Alpha diversity of bacteria in the normal blood samples and primary tumor tissue samples. The violin plots show the alpha diversity of infiltrating bacteria in the normal blood and primary tumor tissue samples. The green color in the plot represents the normal blood samples, and the red color in the plot represents the primary tumor tissue samples. The “∗∗∗” symbol represents P-value < 0.001. Differential analysis was performed by Student’s t-test (P = 1.27E–06).
Next, we identified the differential abundance of infiltrating bacteria between normal blood samples and primary tumor tissue samples. We used the wilcox.test() function in R software to perform a non-parametric Mann–Whitney–Wilcoxon test, followed by Benjamini–Hochberg procedure to compute the false discovery rate (FDR) and correct the obtained P-values. We identified the most significantly different genera (Q-value < 0.05), as shown in Table 1, and plotted them in Figure 3A. As we can see, Bacteroides, Clostridium, Fusobacterium, and Streptococcus were abundant in the infiltrated primary tumor tissues, but nearly absent in the normal blood samples.
Table 1.
The most differentially abundant genera between tumor and normal samples (Q-value < 0.05).
| Genus | P-value | Q-value (adjusted FDR) |
|---|---|---|
| Bacteroides | 4.50E-09 | 4.81E-07 |
| Clostridium | 0.000377316 | 0.005046606 |
| Fusobacterium | 7.63E-05 | 0.002040633 |
| Streptococcus | 0.00095632 | 0.007309021 |
FIGURE 3.
Differential analysis of the relative abundance of bacteria in the normal blood and primary tumor tissue samples. (A) Differential analysis of bacteria at the genus level in normal blood and primary tumor tissue samples. The Benjamini–Hochberg false discovery rate (FDR)-corrected non-parametric Mann–Whitney–Wilcoxon test was used to calculate the P-value and analyze the differences in bacteria.
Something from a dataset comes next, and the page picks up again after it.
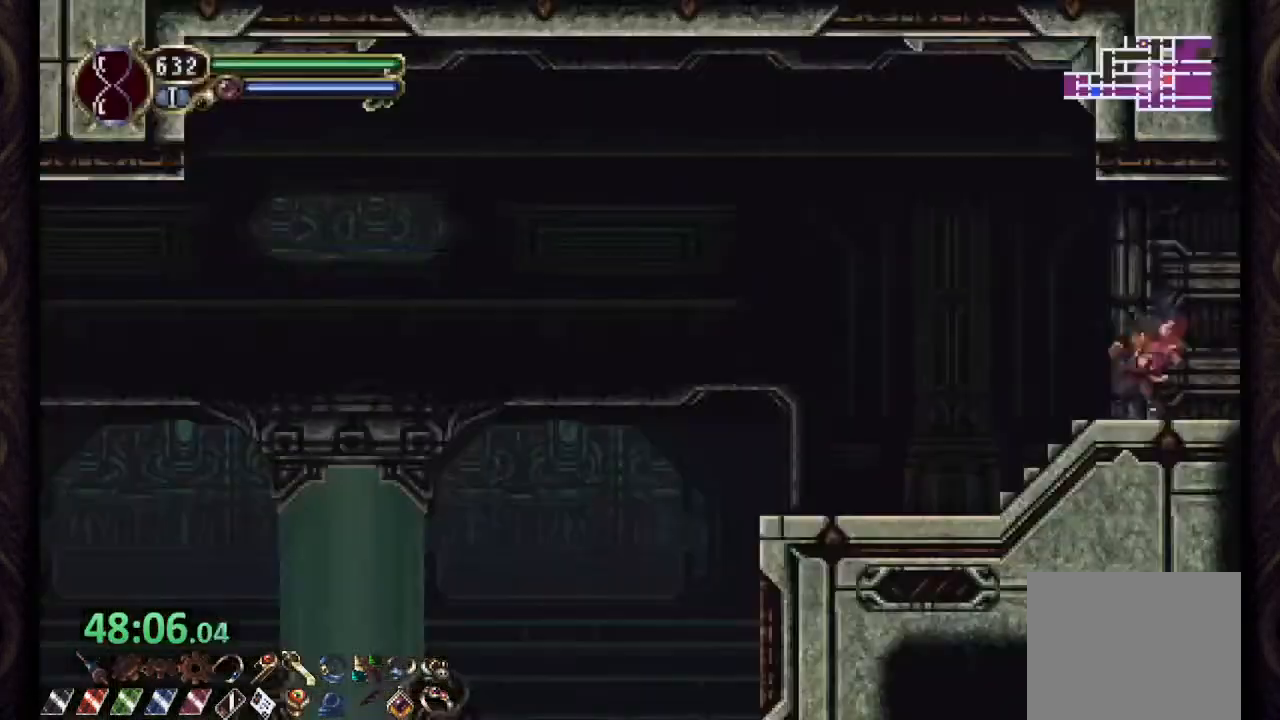
{"dt_ms": 500, "buttons": ["CROSS", "R1"], "left_stick": "left", "right_stick": "center", "events": [[483, "CROSS", "down"]]}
The box plots show bacteria significantly different at the genus level. The “∗” symbol represents Q-value < 0.05; the “∗∗” symbol represents Q-value < 0.01; and the “∗∗∗” symbol represents Q-value < 0.001. (B) Differential analysis of bacterial abundance at the species level in the normal blood and primary tumor tissue samples. To differentially analyze the diversity of bacterial species in the normal blood and primary tumor tissue samples, the Benjamini–Hochberg FDR-corrected non-parametric Mann–Whitney–Wilcoxon test was used. Letters B, F, and P in the x-axis represent Bacteroides, Fusobacterium, and Parabacteroides, respectively. (C) The stacked bar charts of the top 10 bacterial species enriched in the normal blood samples and their relative abundance in the primary tumor tissue samples. (D) The stacked bar charts of the top ten bacterial species enriched in the primary tumor tissue samples and their relative abundance in the normal blood samples.
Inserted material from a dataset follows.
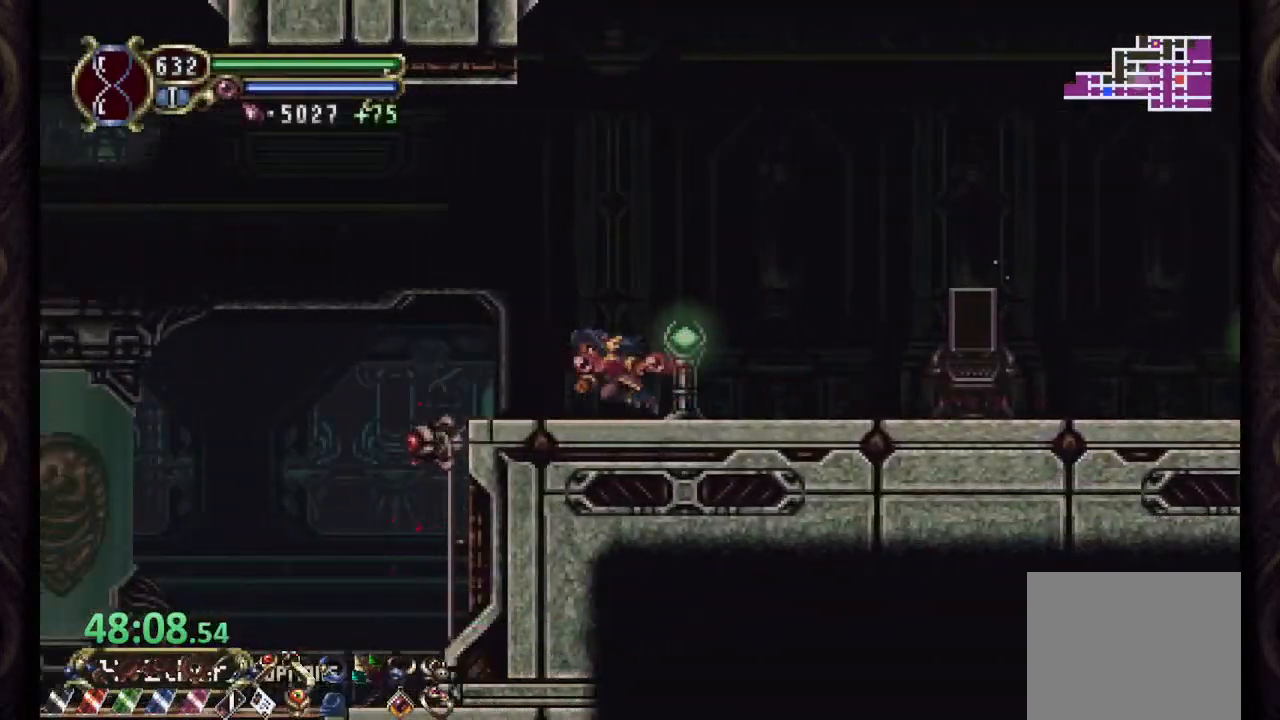
{"dt_ms": 500, "buttons": ["CROSS", "R1"], "left_stick": "left", "right_stick": "center", "events": [[100, "CROSS", "down"]]}
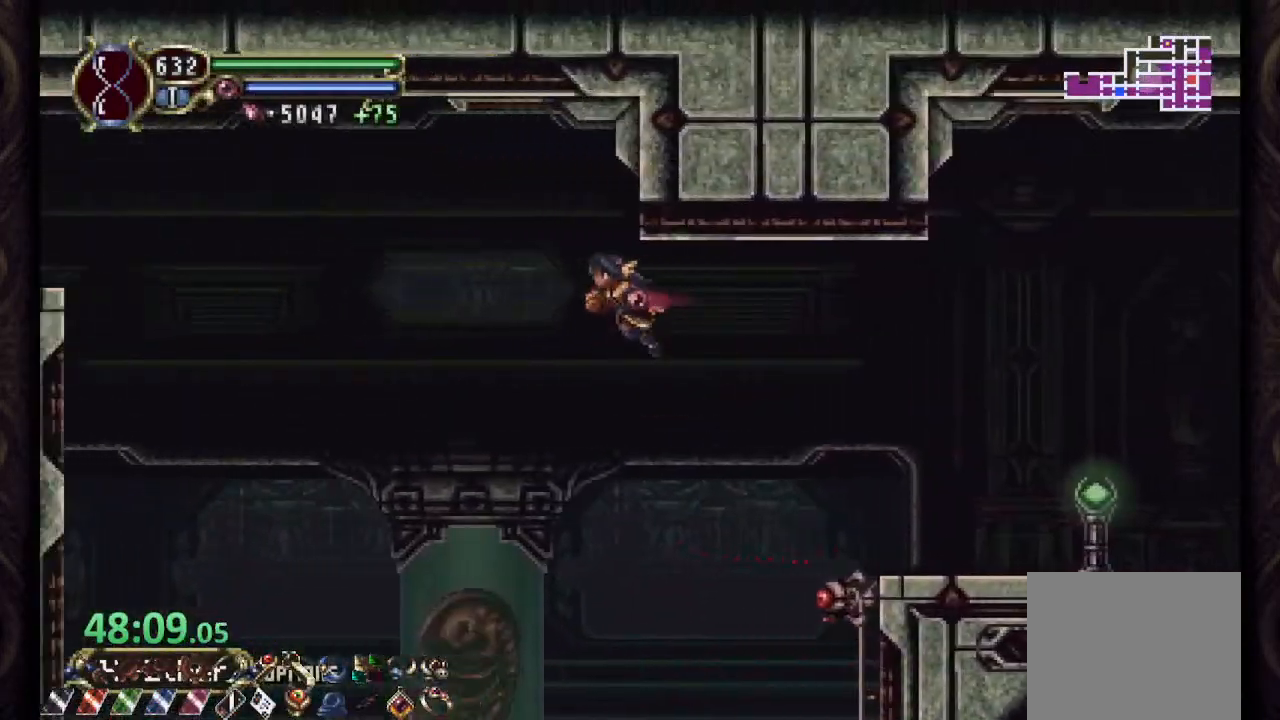
{"dt_ms": 500, "buttons": ["CROSS", "R1"], "left_stick": "left", "right_stick": "center", "events": [[83, "CROSS", "up"], [250, "CROSS", "down"]]}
These findings were widely supported by previous literature. For instance, Flemer et al. (2017) showed that Bacteroides spp. in the mucosal microbiota of patients with colorectal cancer were more abundant compared to the normal control group. Fusobacterium recruits tumor-infiltrating immune cells to generate a pro-inflammatory microenvironment and promote tumorigenesis by triggering inflammation (McCoy et al., 2013). Colitis bacteria can alter host physiology to promote cancer. They disrupt the balance of intestinal microflora and introduce virulent genes that have been shown to promote tumor formation in mice (Walsh et al., 2014). In addition, many other species of Clostridium and Streptococcus, such as Clostridium difficile (Zheng et al., 2017), Streptococcus gallolyticus (Andres-Franch et al., 2017), and Streptococcus infantarius (Kaindi et al., 2018), were reported to be associated with colorectal cancer.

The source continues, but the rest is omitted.